En témoignent aussi les menaces qui pèsent sur certaines associations. On citera pour exemple l’appel d’offre significatif du ministère de l’Immigration sur l’information des étrangers, destiné à évincer la ‘trop gênante’ CIMADE des centres de rétention ; les lenteurs administratives délibérées imposées aux salariés de la même CIMADE pour obtenir leur habilitation ; les menaces proférées à l’encontre de RESF par le porte-parole de l’UMP lors de l’incendie qui a ravagé, le 22 juin 2008, le centre de rétention administrative de Vincennes et son appel à la dissolution du réseau ; les menaces de poursuites à l’encontre d’un élu du Jura pour avoir dénoncé, dans la presse, la "rafle" d’une famille de sans-papiers…

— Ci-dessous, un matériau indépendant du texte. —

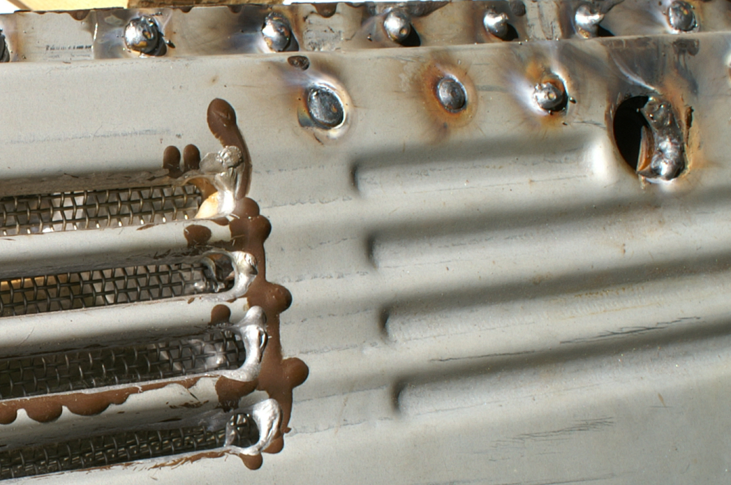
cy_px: 309
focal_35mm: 84
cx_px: -36
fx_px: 1703
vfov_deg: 16.2
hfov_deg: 23.0
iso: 100
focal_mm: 26
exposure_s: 1/80
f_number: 13
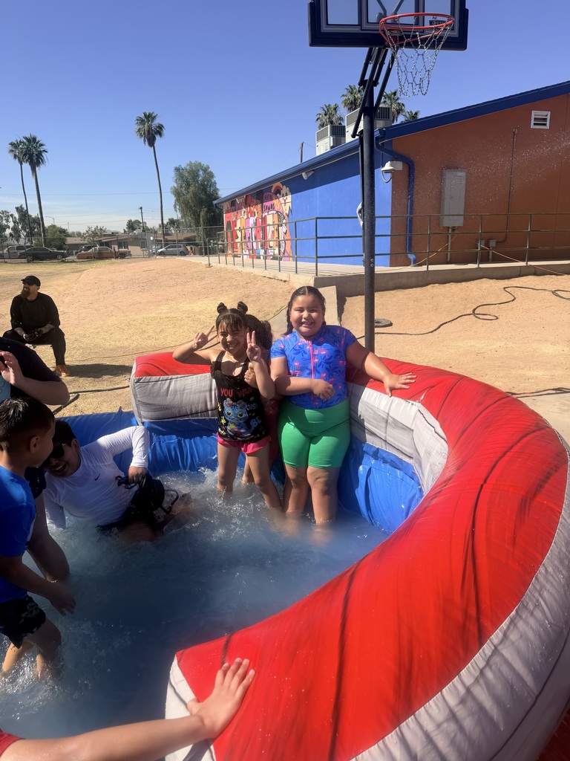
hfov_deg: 56.8
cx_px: 285
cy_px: 380
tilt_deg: -14.5
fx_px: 527
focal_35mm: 24
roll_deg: +1.0
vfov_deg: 71.6
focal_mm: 6.76
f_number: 1.78
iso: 80
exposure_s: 1/4405
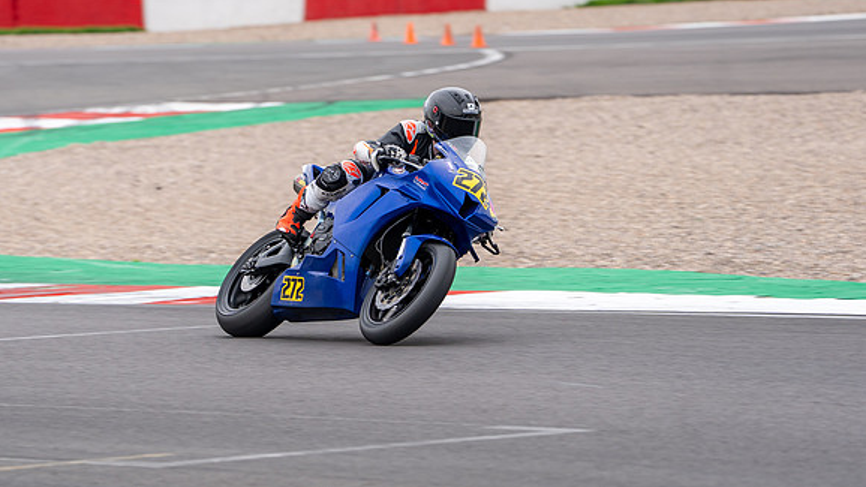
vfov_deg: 4.0
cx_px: 287
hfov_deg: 7.1
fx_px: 6934
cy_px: 210
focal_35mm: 302
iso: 160
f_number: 4.5
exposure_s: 1/500
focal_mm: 215
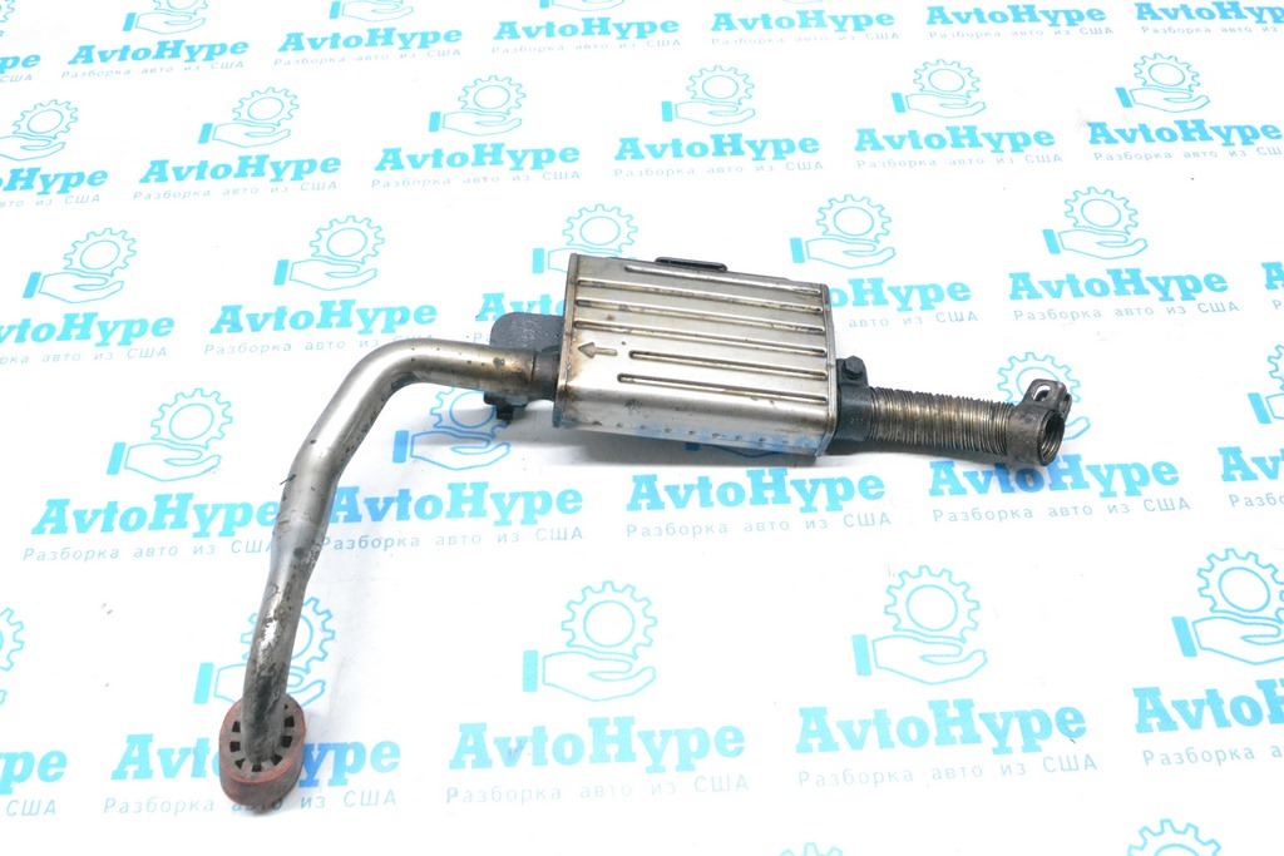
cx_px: 642
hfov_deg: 57.2
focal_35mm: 33
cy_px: 428
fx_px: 1177
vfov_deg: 40.0
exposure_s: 1/160
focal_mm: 22
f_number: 9
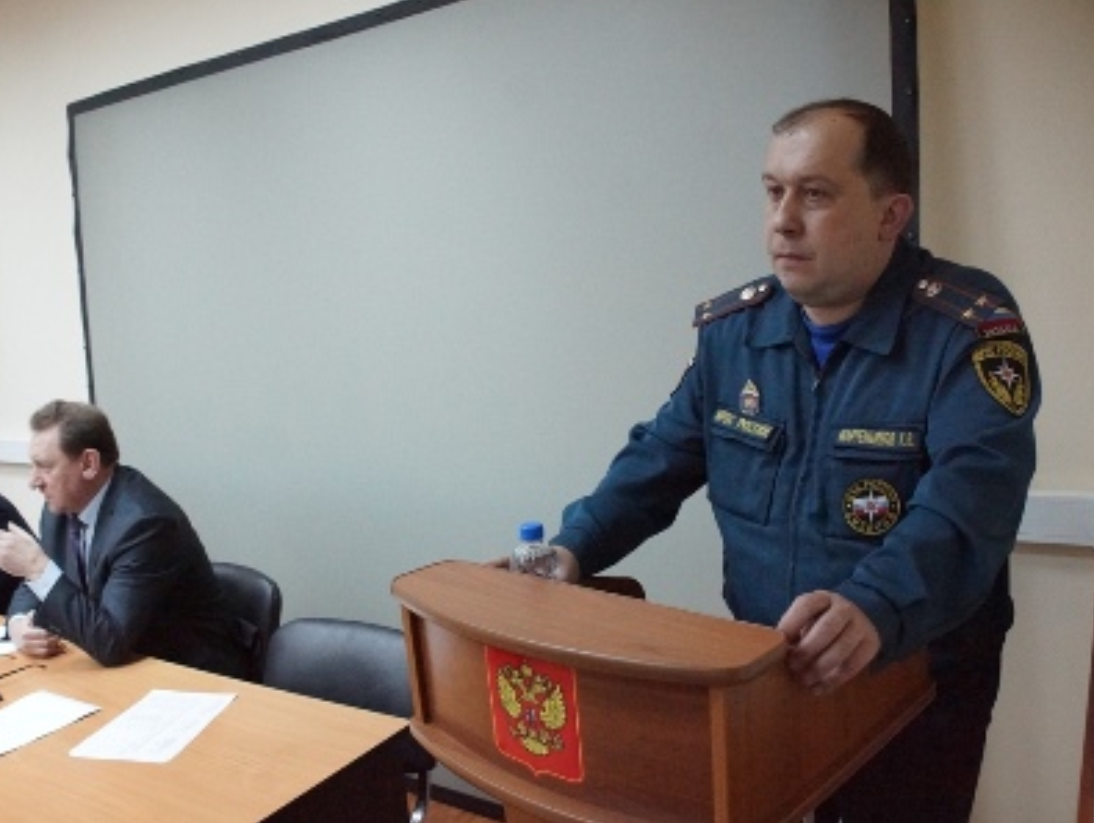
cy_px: 412
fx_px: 2326
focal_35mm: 74
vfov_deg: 20.1
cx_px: 490
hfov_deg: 26.4
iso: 4000
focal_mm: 45
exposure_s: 1/200
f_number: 7.1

Plus encore, les manoeuvres d’intimidation à l’encontre de citoyens se multiplient. Le placement en garde à vue, en décembre 2008, de trois philosophes, coupables de s’être enquis, dans un avion, du sort d’un sans papier expulsé, les traitements dégradants, les trois fouilles à corps "réservées" à la femme du groupe illustrent ces errements répressifs.

Le ministère de l’Intérieur annonce d’ailleurs le chiffre glaçant de 577.816 gardes à vue en 2008, soit une augmentation de 2,8 % par rapport à 2007 et de 71,6 % par rapport à 2001.

On ne peut que s’inquiéter de cette dérive vers une criminalisation grandissante de l’action citoyenne. Elle nous conduit à toujours plus de vigilance.

Dans un tel contexte, les écrits de Vàclav Havel prennent une particulière résonance : "Ce que la conscience sociale considérait il y a peu de temps comme indécent, est aujourd’hui couramment excusé pour être demain accepté et devenir, sans doute après-demain un modèle. Ce à quoi nous refusions hier de nous accoutumer, ce que nous tenions pour impossible, nous l’admettons aujourd’hui sans nous en étonner comme une réalité. Et inversement, ce qui pour nous, naguère, allait de soi, est devenu à présent, une exception et sera demain - qui sait ? - considéré comme un idéal inaccessible." [5]

Notes

[1Marc CREPON - La culture de la peur I. Démocratie, identité, sécurité.

[2Décret ministériel du 27 juin 2008, publié au JO le 1er juillet 2008

[3Lettre de la CNIL du 20 janvier 2009.

[4Collectif pour une dépénalisation du délit d’outrage fondé en juillet 2008, en réaction à l’inflation manifeste de l’usage de ce délit par les forces de l’ordre (31.000 plaintes en 2007 contre 17.000, il y a 10 ans selon l’observatoire national de la délinquance).

[5Vàclav Havel, ‘Lettre ouverte à Gustav Husak’, 8 avril 1975.